DATASET ENTRIES:
--

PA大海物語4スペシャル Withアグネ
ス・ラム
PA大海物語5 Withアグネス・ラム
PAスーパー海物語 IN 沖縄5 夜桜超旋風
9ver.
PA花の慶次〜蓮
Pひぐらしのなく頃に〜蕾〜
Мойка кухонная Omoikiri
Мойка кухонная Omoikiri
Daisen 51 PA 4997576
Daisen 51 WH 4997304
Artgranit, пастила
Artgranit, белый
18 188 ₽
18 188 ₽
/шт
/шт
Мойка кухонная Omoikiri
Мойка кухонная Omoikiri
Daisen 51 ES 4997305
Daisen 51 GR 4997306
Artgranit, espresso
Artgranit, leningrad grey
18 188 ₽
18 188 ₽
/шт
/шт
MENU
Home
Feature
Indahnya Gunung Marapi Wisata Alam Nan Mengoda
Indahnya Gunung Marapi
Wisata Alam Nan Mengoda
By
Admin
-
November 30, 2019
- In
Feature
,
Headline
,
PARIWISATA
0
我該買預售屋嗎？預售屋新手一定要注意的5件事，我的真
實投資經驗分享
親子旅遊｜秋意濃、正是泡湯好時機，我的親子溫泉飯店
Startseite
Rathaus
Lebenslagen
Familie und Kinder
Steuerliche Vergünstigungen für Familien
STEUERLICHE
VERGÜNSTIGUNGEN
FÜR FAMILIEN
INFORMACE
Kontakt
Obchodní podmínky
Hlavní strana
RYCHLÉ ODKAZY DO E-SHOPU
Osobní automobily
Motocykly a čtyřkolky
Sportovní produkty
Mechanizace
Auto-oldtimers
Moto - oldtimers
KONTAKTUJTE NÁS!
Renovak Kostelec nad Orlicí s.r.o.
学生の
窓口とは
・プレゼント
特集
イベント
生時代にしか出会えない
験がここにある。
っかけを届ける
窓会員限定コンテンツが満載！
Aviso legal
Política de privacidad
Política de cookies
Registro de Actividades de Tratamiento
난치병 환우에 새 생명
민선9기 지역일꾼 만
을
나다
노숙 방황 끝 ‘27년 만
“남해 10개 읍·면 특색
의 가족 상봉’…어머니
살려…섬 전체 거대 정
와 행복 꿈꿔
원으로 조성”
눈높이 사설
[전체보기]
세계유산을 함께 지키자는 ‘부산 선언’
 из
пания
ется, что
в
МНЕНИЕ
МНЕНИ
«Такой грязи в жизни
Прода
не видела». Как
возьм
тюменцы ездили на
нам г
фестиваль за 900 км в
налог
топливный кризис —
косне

--

Lines of the data that include the string "Gunung" are to be counted; report the total by itself.

EXPECTED OUTPUT:
2